Reputation: 2866
I have text like this:
This is {name1:value1}{name2:{name3:even dipper {name4:valu4} dipper} some inner text} text
I want to parse out data like that:
Name: name1
Value: value1
Name: name2
Value: {name3:even dipper {name4:valu4} dipper} some inner text
I would then recursively process each value to parse out nested fields. Can you recommend a RegEx expression to do this?
Upvotes: 0
Views: 2145
Reputation: 33908
In C# you can use balancing groups to count and balance the brackets:
{ (?'name' \w+ ) : # start of tag
(?'value' # named capture
(?> # don't backtrack
(?:
[^{}]+ # not brackets
| (?'open' { ) # count opening bracket
| (?'close-open' } ) # subtract closing bracket (matches only if open count > 0)
)*
)
(?(open)(?!)) # make sure open is not > 0
)
} # end of tag
string re = @"(?x) # enable eXtended mode (comments/spaces ignored)

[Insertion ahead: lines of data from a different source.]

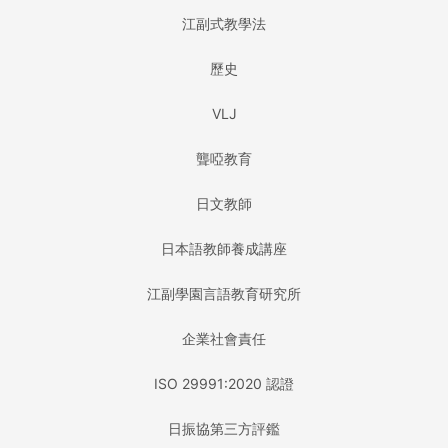
江副式教學法
歷史
VLJ
聾啞教育
日文教師
日本語教師養成講座
江副學園言語教育研究所
企業社會責任
ISO 29991:2020 認證
日振協第三方評鑑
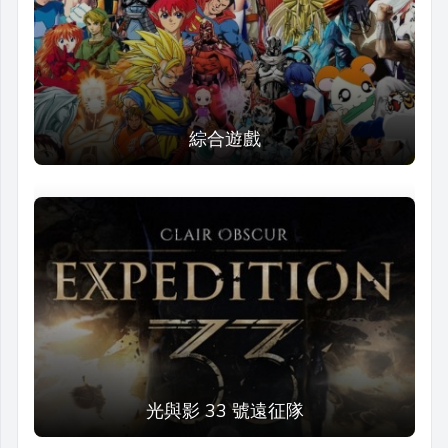
綜合遊戲
光與影 33 號遠征隊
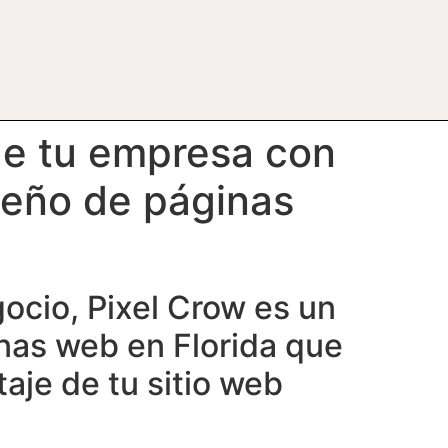
de tu empresa con
iseño de páginas
gocio, Pixel Crow es un
nas web en Florida que
aje de tu sitio web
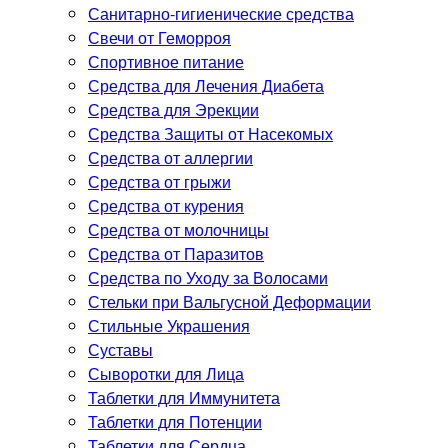
Санитарно-гигиенические средства
Свечи от Геморроя
Спортивное питание
Средства для Лечения Диабета
Средства для Эрекции
Средства Защиты от Насекомых
Средства от аллергии
Средства от грыжи
Средства от курения
Средства от молочницы
Средства от Паразитов
Средства по Уходу за Волосами
Стельки при Вальгусной Деформации
Стильные Украшения
Суставы
Сыворотки для Лица
Таблетки для Иммунитета
Таблетки для Потенции
Таблетки для Сердца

{ (?'name' \w+ ) : # start of tag
(?'value' # named capture
(?> # don't backtrack
(?:
[^{}]+ # not brackets
| (?'open' { ) # count opening bracket
| (?'close-open' } ) # subtract closing bracket (matches only if open count > 0)
)*
)
(?(open)(?!)) # make sure open is not > 0
)
} # end of tag
";
string str = @"This is {name1:value1}{name2:{name3:even dipper {name4:valu4} dipper} some inner text} text";
foreach (Match m in Regex.Matches(str, re))
{
Console.WriteLine("name: {0}, value: {1}", m.Groups["name"], m.Groups["value"]);
}
Output:
name: name1, value: value1
name: name2, value: {name3:even dipper {name4:valu4} dipper} some inner text
Upvotes: 3
Reputation: 33908
If using Perl/PHP/PCRE it's not complicated at all. You can use an expression like:
{(\w+): # start of tag
((?:
[^{}]+ # not a tag
| (?R) # a tag (recurse to match the whole regex)
)*)
} # end of tag
Upvotes: 2